Recorded data:
--*--

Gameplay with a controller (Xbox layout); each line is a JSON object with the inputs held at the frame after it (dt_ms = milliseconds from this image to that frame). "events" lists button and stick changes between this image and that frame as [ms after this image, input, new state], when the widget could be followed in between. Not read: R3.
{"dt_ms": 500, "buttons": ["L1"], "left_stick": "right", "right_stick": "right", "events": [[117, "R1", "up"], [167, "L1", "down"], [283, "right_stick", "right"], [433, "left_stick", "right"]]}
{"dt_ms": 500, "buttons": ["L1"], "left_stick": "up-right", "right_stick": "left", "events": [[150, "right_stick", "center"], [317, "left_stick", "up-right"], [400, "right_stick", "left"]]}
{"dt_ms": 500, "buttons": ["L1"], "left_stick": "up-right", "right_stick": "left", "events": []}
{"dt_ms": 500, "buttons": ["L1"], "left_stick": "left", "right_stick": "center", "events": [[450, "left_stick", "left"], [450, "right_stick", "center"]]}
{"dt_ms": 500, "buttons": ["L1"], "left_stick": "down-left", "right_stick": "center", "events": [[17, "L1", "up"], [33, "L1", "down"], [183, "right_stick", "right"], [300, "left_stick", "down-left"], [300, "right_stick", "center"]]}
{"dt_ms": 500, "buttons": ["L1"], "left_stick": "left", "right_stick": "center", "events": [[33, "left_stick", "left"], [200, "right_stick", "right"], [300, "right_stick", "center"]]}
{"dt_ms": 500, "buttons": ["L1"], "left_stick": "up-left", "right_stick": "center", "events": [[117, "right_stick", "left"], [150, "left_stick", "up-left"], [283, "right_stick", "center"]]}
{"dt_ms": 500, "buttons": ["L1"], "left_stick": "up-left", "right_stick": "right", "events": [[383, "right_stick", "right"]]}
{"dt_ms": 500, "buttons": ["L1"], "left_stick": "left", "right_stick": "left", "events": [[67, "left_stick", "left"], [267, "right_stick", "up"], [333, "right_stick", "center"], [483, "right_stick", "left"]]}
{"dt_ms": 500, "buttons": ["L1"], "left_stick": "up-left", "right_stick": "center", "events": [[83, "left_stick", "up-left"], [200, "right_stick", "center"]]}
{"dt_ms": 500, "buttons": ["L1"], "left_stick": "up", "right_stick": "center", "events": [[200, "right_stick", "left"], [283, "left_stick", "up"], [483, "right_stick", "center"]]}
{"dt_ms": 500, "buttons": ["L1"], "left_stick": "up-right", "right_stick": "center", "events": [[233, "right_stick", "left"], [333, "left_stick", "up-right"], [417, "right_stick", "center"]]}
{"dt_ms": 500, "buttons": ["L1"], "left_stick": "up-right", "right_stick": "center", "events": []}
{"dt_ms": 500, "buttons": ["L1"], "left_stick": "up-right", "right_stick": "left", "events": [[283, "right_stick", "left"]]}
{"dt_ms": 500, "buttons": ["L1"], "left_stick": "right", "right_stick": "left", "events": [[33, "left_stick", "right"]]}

--*--

**Task to complete**.
Could you reproduce every entry above exactly as written?

**Solution to this task**.
Gameplay with a controller (Xbox layout); each line is a JSON object with the inputs held at the frame after it (dt_ms = milliseconds from this image to that frame). "events" lists button and stick changes between this image and that frame as [ms after this image, input, new state], when the widget could be followed in between. Not read: R3.
{"dt_ms": 500, "buttons": ["L1"], "left_stick": "right", "right_stick": "right", "events": [[117, "R1", "up"], [167, "L1", "down"], [283, "right_stick", "right"], [433, "left_stick", "right"]]}
{"dt_ms": 500, "buttons": ["L1"], "left_stick": "up-right", "right_stick": "left", "events": [[150, "right_stick", "center"], [317, "left_stick", "up-right"], [400, "right_stick", "left"]]}
{"dt_ms": 500, "buttons": ["L1"], "left_stick": "up-right", "right_stick": "left", "events": []}
{"dt_ms": 500, "buttons": ["L1"], "left_stick": "left", "right_stick": "center", "events": [[450, "left_stick", "left"], [450, "right_stick", "center"]]}
{"dt_ms": 500, "buttons": ["L1"], "left_stick": "down-left", "right_stick": "center", "events": [[17, "L1", "up"], [33, "L1", "down"], [183, "right_stick", "right"], [300, "left_stick", "down-left"], [300, "right_stick", "center"]]}
{"dt_ms": 500, "buttons": ["L1"], "left_stick": "left", "right_stick": "center", "events": [[33, "left_stick", "left"], [200, "right_stick", "right"], [300, "right_stick", "center"]]}
{"dt_ms": 500, "buttons": ["L1"], "left_stick": "up-left", "right_stick": "center", "events": [[117, "right_stick", "left"], [150, "left_stick", "up-left"], [283, "right_stick", "center"]]}
{"dt_ms": 500, "buttons": ["L1"], "left_stick": "up-left", "right_stick": "right", "events": [[383, "right_stick", "right"]]}
{"dt_ms": 500, "buttons": ["L1"], "left_stick": "left", "right_stick": "left", "events": [[67, "left_stick", "left"], [267, "right_stick", "up"], [333, "right_stick", "center"], [483, "right_stick", "left"]]}
{"dt_ms": 500, "buttons": ["L1"], "left_stick": "up-left", "right_stick": "center", "events": [[83, "left_stick", "up-left"], [200, "right_stick", "center"]]}
{"dt_ms": 500, "buttons": ["L1"], "left_stick": "up", "right_stick": "center", "events": [[200, "right_stick", "left"], [283, "left_stick", "up"], [483, "right_stick", "center"]]}
{"dt_ms": 500, "buttons": ["L1"], "left_stick": "up-right", "right_stick": "center", "events": [[233, "right_stick", "left"], [333, "left_stick", "up-right"], [417, "right_stick", "center"]]}
{"dt_ms": 500, "buttons": ["L1"], "left_stick": "up-right", "right_stick": "center", "events": []}
{"dt_ms": 500, "buttons": ["L1"], "left_stick": "up-right", "right_stick": "left", "events": [[283, "right_stick", "left"]]}
{"dt_ms": 500, "buttons": ["L1"], "left_stick": "right", "right_stick": "left", "events": [[33, "left_stick", "right"]]}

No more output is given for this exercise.